GOAL A —
In the post below on random values in Haskell, which package does the author expand to include a new RandomGenerator class?
GOAL B —
In the Haskell random values post, repeat the passage starting at "Mathematicians talk about" and ending at "all other generators)".
GOAL C —
Go on with the post on random values in Haskell, picking up right after its final line.

PROVIDED TEXT —
▼

A Better Foundation for Random Values in Haskell

September 2, 2010

RandomGen – The Old Solution

Mathematicians talk about random bits and many programmers talk about streams of random bytes (ex: /dev/urandom, block cipher counter RNGs), so its a bit odd that Haskell adopted the RandomGen class, which only generates random Ints. Several aspects of RandomGen that are non-ideal include:

  • Only generates Ints (Ints need to be coerced to obtain other types)
  • By virtue of packaging it is often paired with StdGen, a sub-par generator
  • Mandates a ‘split’ operation, which is non-sense or unsafe for some generators (as BOS pointed out in a comment on my last post)
  • Doesn’t allow for generator failure (too much output without a reseed) – this is important for cryptographically secure RNGs
  • Doesn’t allow any method for additional entropy to be included upon request for new data (used at least in NIST SP 800-90 and there are obvious default implementations for all other generators)

Building Something Better

For these reasons I have been convinced that building the new crypto-api package on RandomGen would be a mistake. I’ve thus expanded the scope of crypto-api to include a decent RandomGenerator class. The proposal below is slightly more complex than the old RandomGen, but I consider it more honest (doesn’t hide error conditions / necessitate exceptions).

class RandomGenerator g where
        -- |Instantiate a new random bit generator
        newGen :: B.ByteString -> Either GenError g

        -- |Length of input entropy necessary to instantiate or reseed a generator
        genSeedLen :: Tagged g Int

        -- |Obtain random data using a generator
        genBytes        :: g -> Int -> Either GenError (B.ByteString, g)

        -- |'genBytesAI g i entropy' generates 'i' random bytes and use the
        -- additional input 'entropy' in the generation of the requested data.

▲

DATASET CONTENT —
▼

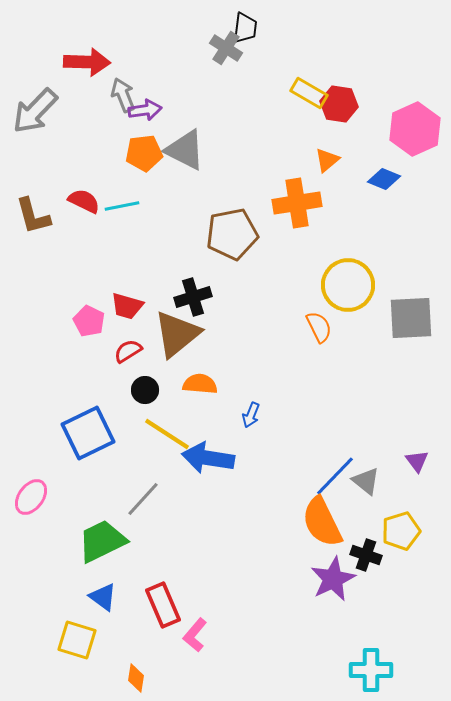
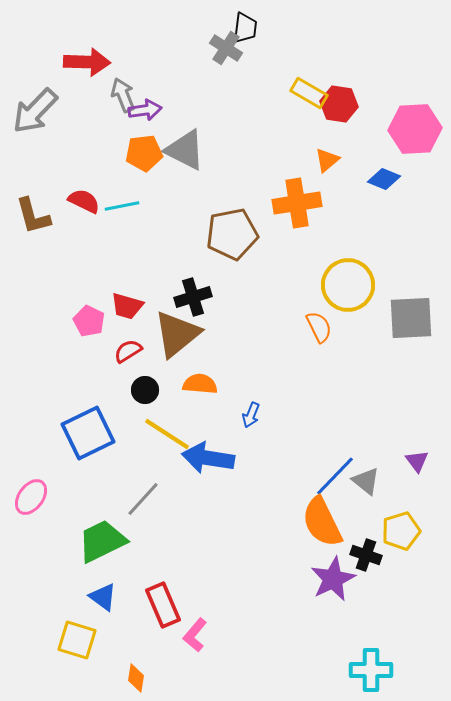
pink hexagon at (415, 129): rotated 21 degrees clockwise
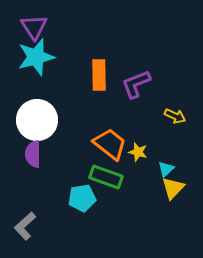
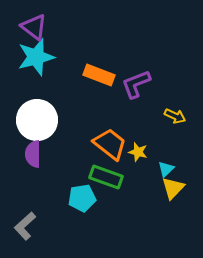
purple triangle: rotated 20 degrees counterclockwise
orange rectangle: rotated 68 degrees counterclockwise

▲

TASK ANSWER A —
The crypto-api package.

TASK ANSWER B —
Mathematicians talk about random bits and many programmers talk about streams of random bytes (ex: /dev/urandom, block cipher counter RNGs), so its a bit odd that Haskell adopted the RandomGen class, which only generates random Ints. Several aspects of RandomGen that are non-ideal include:

  • Only generates Ints (Ints need to be coerced to obtain other types)
  • By virtue of packaging it is often paired with StdGen, a sub-par generator
  • Mandates a ‘split’ operation, which is non-sense or unsafe for some generators (as BOS pointed out in a comment on my last post)
  • Doesn’t allow for generator failure (too much output without a reseed) – this is important for cryptographically secure RNGs
  • Doesn’t allow any method for additional entropy to be included upon request for new data (used at least in NIST SP 800-90 and there are obvious default implementations for all other generators)

TASK ANSWER C —
        genBytesAI      :: g -> Int -> B.ByteString -> Either GenError (B.ByteString, g)
        genBytesAI g len entropy =
                ... default implementation ...

        -- |reseed a random number generator
        reseed          :: g -> B.ByteString -> Either GenError g

Compared to the old RandomGen class we have:

  1. Random data comes in Bytestrings. RandomGen only gave Ints (what is that? 29 bits? 32 bits? 64? argh!), and depended on another class (Random) to build other values. We can still have a ‘Random’ class built for RandomGenerator – should we have that in this module?
  2. Constructing and reseeding generators is now part of the class.
  3. Splitting the PRNG is now a separate class (not shown)
  4. Generators can accept additional input (genBytesAI). Most generators probably won’t use this, so there is a reasonable default implementation (fmap (xor additionalInput) genBytes).
  5. The possibility to fail – this is not new! Even in the old RandomGen class the underlying PRNGs can fail (the PRNG has hit its period and needs a reseed to avoid repeating the sequence), but RandomGen gave no failure mechanism. I feel justified in forcing all PRNGs to use the same set of error messages because many errors are common to all generators (ex: ReseedRequred) and the action necessary to fix such errors is generalized too.

    In Closing

    The full Data.Crypto.Random module is online and I welcome comments, complaints and patches. This is the class I intend to force users of the Crypto API block cipher modes and Asymmetric Cipher instances to use, so it’s important to get right!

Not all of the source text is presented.